The Jerusalem Post

Gaza solution lies in overall diplomatic strategy on Palestinia­n issue

- • By NADAV TAMIR

So, what do we do about Gaza? Every new round of violence generates a marathon of media interviews, with the usual suspects mouthing the usual platitudes: Israel must rehabilita­te its deterrence, occupy Gaza or reach an arrangemen­t with its leaders. Pessimists argue that nothing can be done to stop the violence.

Surprising­ly, all those interviewe­d hold similar views despite their different political stripes. However, they are suggesting tactical solutions, rather than strategic and diplomatic goals, which are therefore bound to be short-term in nature.

A strategic approach to Gaza must relate to the overall Palestinia­n issue, not just to Hamas and Islamic Jihad. The policy of recent Israeli government­s separating the Gaza and West Bank issues has convinced Israelis that this split is, indeed, the desired goal. But it is a flawed assumption. Ironically, the Trump plan, which undermines prospects of peace in many respects, pointed to the inevitable solution of linking Gaza and the West Bank.

Any solution to the Gaza issue must include the Palestinia­n Authority. However, we have made the PA irrelevant to Gaza and thus achieved a self-fulfilling prophecy. The Israeli government has thwarted all attempts at rapprochem­ent between Gaza and the PA.

Such was the case when PA President Mahmoud Abbas sought to hold Palestinia­n elections, or when he tried to form a government of technocrat­s that could have enabled Hamas to move forward vis-à-vis Israel without initially abandoning its ideology.

We have weakened the PA by refusing to credit and encourage its non-violent, pro-diplomacy policies. From his first day on the job, Abbas sought agreement, through bilateral negotiatio­ns, if possible, and if not, by appealing to multinatio­nal organizati­ons.

We have turned his attempts at dialogue with Israel into pathetic overtures by continuing to build in the settlement­s and using negotiatio­ns to buy time and create facts on the ground. When the Palestinia­ns tried to achieve their aims by taking multilater­al steps, we dubbed their measures “diplomatic terrorism” and exerted pressure on the Americans to block them, even though the same measures – appealing to the UN – gained Israel its own independen­ce.

While Abbas supports a two-state solution and recognitio­n of Israel in its 1967 borders with land swaps, and even accepts the principle of a demilitari­zed Palestinia­n state, we insist instead on dealing with Hamas, which rejects our existence. Whereas Abbas continues to instruct his security forces to cooperate with the IDF and Shin Bet in foiling terrorist attacks, and is therefore accused by many Palestinia­ns of collaborat­ion with Israel, we reward Hamas with benefits and payments from Qatar.

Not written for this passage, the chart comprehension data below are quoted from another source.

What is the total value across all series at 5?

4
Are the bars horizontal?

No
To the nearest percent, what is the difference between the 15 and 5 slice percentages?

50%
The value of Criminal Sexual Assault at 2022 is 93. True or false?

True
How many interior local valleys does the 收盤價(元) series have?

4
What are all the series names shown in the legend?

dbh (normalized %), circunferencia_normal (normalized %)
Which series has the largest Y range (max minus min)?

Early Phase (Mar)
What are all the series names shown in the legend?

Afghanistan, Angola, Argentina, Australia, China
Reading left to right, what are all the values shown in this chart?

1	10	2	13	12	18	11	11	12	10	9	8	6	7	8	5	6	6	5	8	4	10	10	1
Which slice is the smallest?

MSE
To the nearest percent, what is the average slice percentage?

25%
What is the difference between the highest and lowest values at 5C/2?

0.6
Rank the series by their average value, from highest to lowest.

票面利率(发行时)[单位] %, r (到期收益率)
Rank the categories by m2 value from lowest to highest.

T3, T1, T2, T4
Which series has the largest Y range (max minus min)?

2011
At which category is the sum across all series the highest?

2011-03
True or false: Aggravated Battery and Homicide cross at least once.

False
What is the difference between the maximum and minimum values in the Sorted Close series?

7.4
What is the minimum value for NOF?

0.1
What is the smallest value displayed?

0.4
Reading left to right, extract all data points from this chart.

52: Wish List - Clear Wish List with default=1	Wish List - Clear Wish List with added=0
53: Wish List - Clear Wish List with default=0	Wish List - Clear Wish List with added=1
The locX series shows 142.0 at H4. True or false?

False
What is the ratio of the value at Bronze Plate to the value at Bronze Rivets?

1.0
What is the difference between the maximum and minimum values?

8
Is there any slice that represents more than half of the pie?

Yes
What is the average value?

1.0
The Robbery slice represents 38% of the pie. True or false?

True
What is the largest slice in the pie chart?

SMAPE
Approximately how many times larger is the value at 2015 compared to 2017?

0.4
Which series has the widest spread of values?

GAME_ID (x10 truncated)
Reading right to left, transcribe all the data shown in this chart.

A strategic, long-term solution to the Gaza issue is linked to renewal of the diplomatic process with the PA, and to the encouragem­ent of a technocrat­ic unity government in Gaza, with which gradual progress can be made on demilitari­zation and rehabilita­tion. A longterm solution must be diplomatic. All our previous attempts to create deterrence have taught us that there is no military solution.

We currently have much better Palestinia­n partners for peace than we had in the past. The terrorist Arafat has been replaced by Abbas, who reviles terrorism. The three “Nos” (no to peace with Israel, no to recognitio­n of Israel, and no to negotiatio­ns with Israel) of the 1967 Arab League summit in Khartoum have been replaced by the 2002 Arab Peace Initiative.

The key message of that initiative is, “Please move ahead with a diplomatic solution to the Palestinia­n issue so we can normalize relations with you based on the understand­ing that Israel could constitute part of the solution to regional problems, rather than the problem itself.”

While all these positive changes were occurring around us, our leaders continued to explain why Israel has no Palestinia­n partner, and to empower Hamas. That is why Israeli discourse keeps going back to the same tactical suggestion­s that resolve nothing. These solutions only sound logical absent of a strategic alternativ­e. But such an alternativ­e exists, and it requires courageous and sober leadership rather than political slogans and hollow clichés.

The writer is a board member at Mitvim - The Israeli Institute for Regional Foreign Policies, and a former diplomat and policy advisor to Shimon Peres.